Possible Outcomes The summit is not likely to go into detail on all these points. Instead, there are six plausible options available to the parties at Camp David:
•Lions and lambs accord--full end of conflict and end of claims. This is very difficult to achieve, and would in any case require considerable negotiation on how to execute and implement the accord. The agreement could be reached only through unprecedented concessions from Arafat on every one of the Palestinian red lines, whereas to date, the Palestinians have made no concessions since entering this process in 1993 (they have deferred issues, but never conceded on them). This is the best option for Barak.
•Everything but Jerusalem accord. This has been Haim Ramon's favored approach. It is not known if Barak would be interested because it would leave the conflict open with few Israeli bargaining chips remaining.
•A well-packaged, new interim accord. This possibility envisions progress on some issues-certainly not all-and requires lesser Israeli concessions for lesser Israeli gains. It is an agreement that does not force any of the parties to give up so many chips that they have nothing left to bargain with next time. This is not a bad option for Arafat because it would lead to a very circumscribed Palestinian state.
•An agreement on coordinated unilateralism. This option suggests Palestinian statehood in the areas the PA already controls (zones A and B) plus the zone it would gain in a third further redeployment (FRD). This is the second best option for Barak, but it is problematic for Arafat.
•Breakdown and uncoordinated unilateralism. This option could lead to confrontation and violence, the end of which would never be clear, and is not good for either party.

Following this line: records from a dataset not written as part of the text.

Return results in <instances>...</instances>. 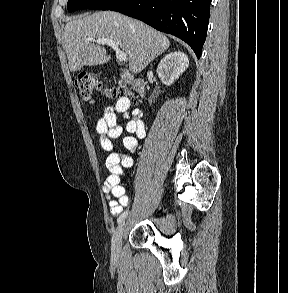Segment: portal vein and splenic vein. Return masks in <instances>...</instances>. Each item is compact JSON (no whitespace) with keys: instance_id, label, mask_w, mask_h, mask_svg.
<instances>
[{"instance_id":"1","label":"portal vein and splenic vein","mask_w":288,"mask_h":293,"mask_svg":"<svg viewBox=\"0 0 288 293\" xmlns=\"http://www.w3.org/2000/svg\"><path fill=\"white\" fill-rule=\"evenodd\" d=\"M88 40L93 41L100 45L110 46L116 52V58L118 61H121V62L126 61L127 59L126 53L119 49L118 44L114 40L108 39V38H100V39L88 38Z\"/></svg>"}]
</instances>
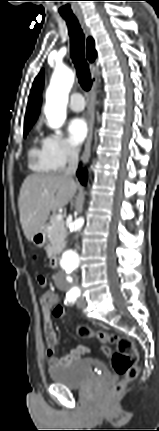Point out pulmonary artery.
Here are the masks:
<instances>
[{"label":"pulmonary artery","mask_w":159,"mask_h":431,"mask_svg":"<svg viewBox=\"0 0 159 431\" xmlns=\"http://www.w3.org/2000/svg\"><path fill=\"white\" fill-rule=\"evenodd\" d=\"M69 107L75 112H80L85 108V101L81 93L75 92L71 94L69 99Z\"/></svg>","instance_id":"obj_1"}]
</instances>
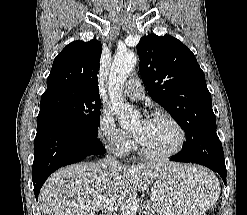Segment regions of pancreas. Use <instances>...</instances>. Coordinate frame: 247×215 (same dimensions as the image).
I'll return each mask as SVG.
<instances>
[{
  "instance_id": "cf45deb5",
  "label": "pancreas",
  "mask_w": 247,
  "mask_h": 215,
  "mask_svg": "<svg viewBox=\"0 0 247 215\" xmlns=\"http://www.w3.org/2000/svg\"><path fill=\"white\" fill-rule=\"evenodd\" d=\"M133 203L137 204L138 206L137 212L140 215H156L155 210L150 202L143 201V200H134Z\"/></svg>"
}]
</instances>
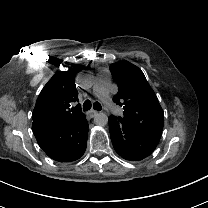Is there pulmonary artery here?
Here are the masks:
<instances>
[{"instance_id":"e3ab8cb5","label":"pulmonary artery","mask_w":208,"mask_h":208,"mask_svg":"<svg viewBox=\"0 0 208 208\" xmlns=\"http://www.w3.org/2000/svg\"><path fill=\"white\" fill-rule=\"evenodd\" d=\"M109 80L108 70H103L94 77L93 93L98 95L100 100L103 102L106 108L110 109L112 112L118 111V106L114 104L107 96L105 90L107 88V83ZM118 115V113H117Z\"/></svg>"}]
</instances>
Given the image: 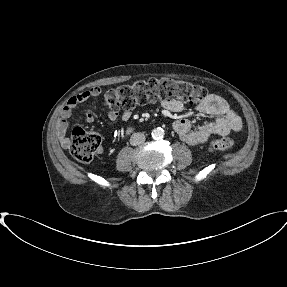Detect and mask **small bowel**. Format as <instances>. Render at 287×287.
Listing matches in <instances>:
<instances>
[{"label":"small bowel","mask_w":287,"mask_h":287,"mask_svg":"<svg viewBox=\"0 0 287 287\" xmlns=\"http://www.w3.org/2000/svg\"><path fill=\"white\" fill-rule=\"evenodd\" d=\"M101 90L93 87L71 97L61 111V115L56 124V134L63 146H68L69 139L66 136L68 130V119L71 117L73 109L80 103L85 102L91 97L99 96ZM163 107L172 112H178L183 109V104L177 100L165 101ZM197 109L205 114L212 115L213 120L204 123L199 128L192 130L188 119L182 118L174 122V130L179 138L192 146L204 144L210 137L216 135H226L231 131H240L242 129V120L234 112L225 99L218 95H209L208 99L201 103ZM119 116L123 120L131 117V111L124 109L121 113L117 110H110L108 119L115 122ZM85 120L88 123L94 121L92 113L85 114Z\"/></svg>","instance_id":"obj_1"}]
</instances>
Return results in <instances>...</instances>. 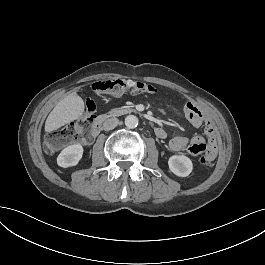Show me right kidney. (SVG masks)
<instances>
[{"label": "right kidney", "instance_id": "obj_1", "mask_svg": "<svg viewBox=\"0 0 265 265\" xmlns=\"http://www.w3.org/2000/svg\"><path fill=\"white\" fill-rule=\"evenodd\" d=\"M83 155V147L80 144L70 145L64 148L57 157V164L67 168L78 164Z\"/></svg>", "mask_w": 265, "mask_h": 265}]
</instances>
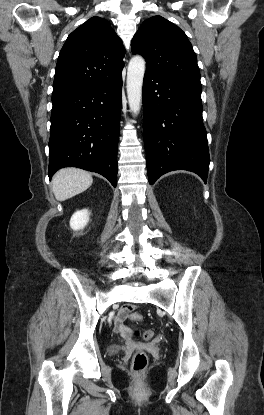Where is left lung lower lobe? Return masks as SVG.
<instances>
[{
	"mask_svg": "<svg viewBox=\"0 0 264 415\" xmlns=\"http://www.w3.org/2000/svg\"><path fill=\"white\" fill-rule=\"evenodd\" d=\"M201 92L199 82L145 72L143 131L150 184L173 170L195 172L206 182L210 158Z\"/></svg>",
	"mask_w": 264,
	"mask_h": 415,
	"instance_id": "obj_1",
	"label": "left lung lower lobe"
}]
</instances>
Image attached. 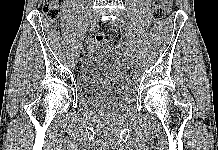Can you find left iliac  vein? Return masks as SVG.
Wrapping results in <instances>:
<instances>
[{
    "label": "left iliac vein",
    "mask_w": 218,
    "mask_h": 150,
    "mask_svg": "<svg viewBox=\"0 0 218 150\" xmlns=\"http://www.w3.org/2000/svg\"><path fill=\"white\" fill-rule=\"evenodd\" d=\"M112 25L115 26L118 29H124L125 28V21L122 17H118L117 19L113 20ZM130 66L133 65V63H129Z\"/></svg>",
    "instance_id": "left-iliac-vein-1"
}]
</instances>
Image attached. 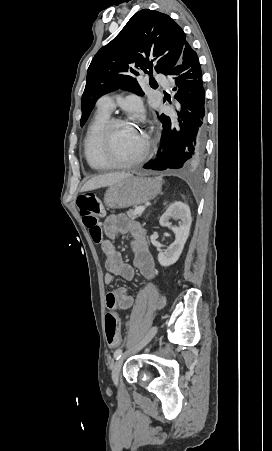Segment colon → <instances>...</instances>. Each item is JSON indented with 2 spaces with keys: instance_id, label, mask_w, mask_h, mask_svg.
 <instances>
[{
  "instance_id": "obj_1",
  "label": "colon",
  "mask_w": 272,
  "mask_h": 451,
  "mask_svg": "<svg viewBox=\"0 0 272 451\" xmlns=\"http://www.w3.org/2000/svg\"><path fill=\"white\" fill-rule=\"evenodd\" d=\"M76 204L79 207L80 215L82 217L83 223L87 227H91V236L96 241L99 242L102 238V233L98 227L99 218L103 216L102 199L92 193H86L79 195L76 199ZM104 331L109 345L113 347H118L120 345V340L117 338L119 334L118 320L113 314H106L104 321Z\"/></svg>"
}]
</instances>
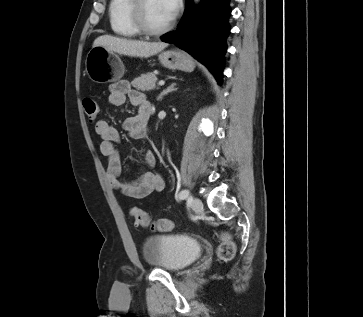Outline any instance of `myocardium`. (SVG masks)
I'll list each match as a JSON object with an SVG mask.
<instances>
[{
    "mask_svg": "<svg viewBox=\"0 0 363 317\" xmlns=\"http://www.w3.org/2000/svg\"><path fill=\"white\" fill-rule=\"evenodd\" d=\"M145 1L146 0H131L129 16L132 25L139 33L149 37L160 36L168 32L173 25V19H171L165 26L158 29H153L146 24L144 19Z\"/></svg>",
    "mask_w": 363,
    "mask_h": 317,
    "instance_id": "1",
    "label": "myocardium"
}]
</instances>
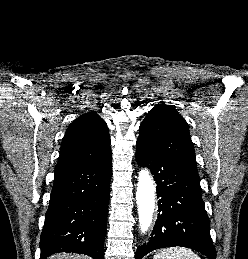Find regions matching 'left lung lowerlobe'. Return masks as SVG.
Returning <instances> with one entry per match:
<instances>
[{"label":"left lung lower lobe","mask_w":248,"mask_h":259,"mask_svg":"<svg viewBox=\"0 0 248 259\" xmlns=\"http://www.w3.org/2000/svg\"><path fill=\"white\" fill-rule=\"evenodd\" d=\"M136 159L139 166L148 167L154 175L159 198V214L151 238L138 248L136 259L153 250L173 246L188 247L216 259L200 179L139 141Z\"/></svg>","instance_id":"1"}]
</instances>
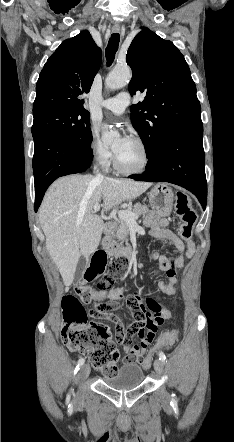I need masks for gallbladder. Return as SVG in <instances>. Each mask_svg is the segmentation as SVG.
Instances as JSON below:
<instances>
[{"label":"gallbladder","mask_w":234,"mask_h":442,"mask_svg":"<svg viewBox=\"0 0 234 442\" xmlns=\"http://www.w3.org/2000/svg\"><path fill=\"white\" fill-rule=\"evenodd\" d=\"M86 267H87L86 258L82 256L78 261L76 271L74 274V278H75L76 282H80L82 280V276L84 274V271L86 270Z\"/></svg>","instance_id":"obj_1"}]
</instances>
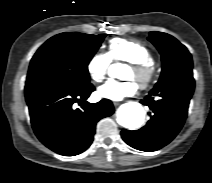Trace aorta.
<instances>
[{
  "label": "aorta",
  "instance_id": "aorta-1",
  "mask_svg": "<svg viewBox=\"0 0 212 183\" xmlns=\"http://www.w3.org/2000/svg\"><path fill=\"white\" fill-rule=\"evenodd\" d=\"M116 65L110 67L109 73L113 75ZM145 112L141 104L128 102L120 106L117 111V121L123 127L134 130L144 123Z\"/></svg>",
  "mask_w": 212,
  "mask_h": 183
}]
</instances>
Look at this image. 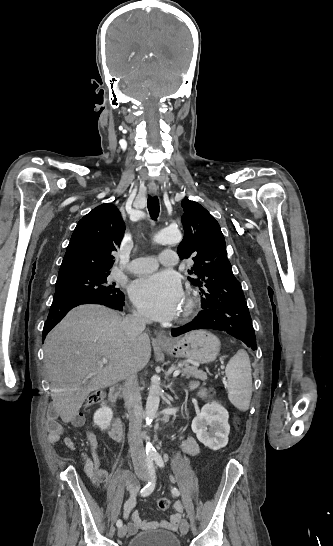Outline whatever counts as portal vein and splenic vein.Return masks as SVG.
<instances>
[{
	"instance_id": "18ae733b",
	"label": "portal vein and splenic vein",
	"mask_w": 333,
	"mask_h": 546,
	"mask_svg": "<svg viewBox=\"0 0 333 546\" xmlns=\"http://www.w3.org/2000/svg\"><path fill=\"white\" fill-rule=\"evenodd\" d=\"M100 363H101V365L106 364L107 363V358H102L100 360ZM179 374H180V370H175L173 372V377H177Z\"/></svg>"
}]
</instances>
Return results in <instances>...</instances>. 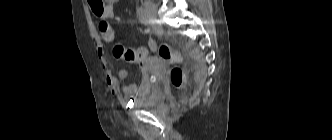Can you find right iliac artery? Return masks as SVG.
Here are the masks:
<instances>
[{
	"mask_svg": "<svg viewBox=\"0 0 332 140\" xmlns=\"http://www.w3.org/2000/svg\"><path fill=\"white\" fill-rule=\"evenodd\" d=\"M137 14H138V17H139L141 22H143V23L148 22V18H147V14H146L145 9H143L142 7H139L137 9Z\"/></svg>",
	"mask_w": 332,
	"mask_h": 140,
	"instance_id": "obj_1",
	"label": "right iliac artery"
}]
</instances>
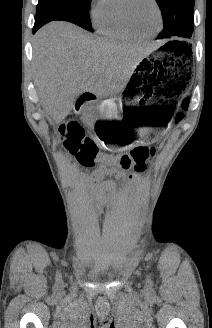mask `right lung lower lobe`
<instances>
[{"label":"right lung lower lobe","instance_id":"obj_1","mask_svg":"<svg viewBox=\"0 0 212 328\" xmlns=\"http://www.w3.org/2000/svg\"><path fill=\"white\" fill-rule=\"evenodd\" d=\"M44 24H46L45 21L35 20V24H34V27H33V33H35Z\"/></svg>","mask_w":212,"mask_h":328}]
</instances>
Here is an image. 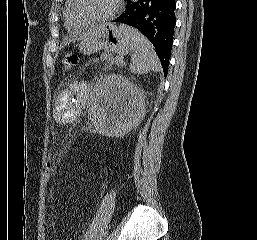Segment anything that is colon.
<instances>
[{
    "label": "colon",
    "instance_id": "obj_1",
    "mask_svg": "<svg viewBox=\"0 0 257 240\" xmlns=\"http://www.w3.org/2000/svg\"><path fill=\"white\" fill-rule=\"evenodd\" d=\"M78 63V56L75 53L67 54L63 59V67L65 70L69 71L73 69ZM55 172V156L49 151L46 158V164L44 169V177L46 183H49Z\"/></svg>",
    "mask_w": 257,
    "mask_h": 240
}]
</instances>
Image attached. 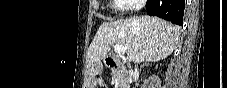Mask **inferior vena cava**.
Returning a JSON list of instances; mask_svg holds the SVG:
<instances>
[{
  "instance_id": "inferior-vena-cava-1",
  "label": "inferior vena cava",
  "mask_w": 227,
  "mask_h": 88,
  "mask_svg": "<svg viewBox=\"0 0 227 88\" xmlns=\"http://www.w3.org/2000/svg\"><path fill=\"white\" fill-rule=\"evenodd\" d=\"M142 7H143L142 4L137 5V6H136V9L139 10V9H141ZM135 73H138L137 67L135 68Z\"/></svg>"
}]
</instances>
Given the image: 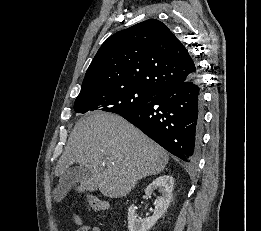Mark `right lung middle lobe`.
<instances>
[{"mask_svg": "<svg viewBox=\"0 0 261 231\" xmlns=\"http://www.w3.org/2000/svg\"><path fill=\"white\" fill-rule=\"evenodd\" d=\"M155 95L149 90L132 86L97 91L78 95L74 110L77 113L102 110L121 115L144 106Z\"/></svg>", "mask_w": 261, "mask_h": 231, "instance_id": "obj_1", "label": "right lung middle lobe"}]
</instances>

•Rolling summit-adjourn and reconvene in several weeks time. This would open the leaders to intense domestic pressure and probably force them to backtrack. This is a bad idea.
What to Look For The key to closing at Camp David is getting Arafat to accept a generous and reasonable Israeli offer. Accomplishing this will require the wielding of sticks and carrots, a tactic U.S. president Bill Clinton has not employed before. The first step is to sweeten the offer, largely through U.S. assistance, which will require bringing Congress on board. Palestinians have spoken of $40 billion going just to them; others have mentioned figures as high as $100 billion, stretched over twenty years, given in aid to everyone involved (Israel, the PA, Jordan, etc.); this figure is similar to what has been spent in the last twenty years since the Camp David Accords. The second key factor will be sketching such a nightmarish alternative future that Arafat is left no logical option other than saying yes to an agreement. The greatest obstacle is the complete lack of chemistry between Arafat and Barak: if they are forced together too much, there is no deal. This agreement is really Clinton's to make. Except for the domestic political cost involved in pressing Israel too much (the Gore-Hillary factor), Clinton faces no downside in trying but failing. But there is a real upside in succeeding, perhaps the best thing this negotiation has going for it.
When all is said and done, we are witnessing the end of the Madrid-Oslo era and the birth of the Palestinian state. This is all part of the evolving set of Arab-Israeli relationships—not a black and white world of peace or conflict, but a continuum, wherein some of Israel's relations with its Arab neighbors remain conflictual, others competitive, and still others cooperative. As for the Palestinians, the relationship will probably always have elements of all three.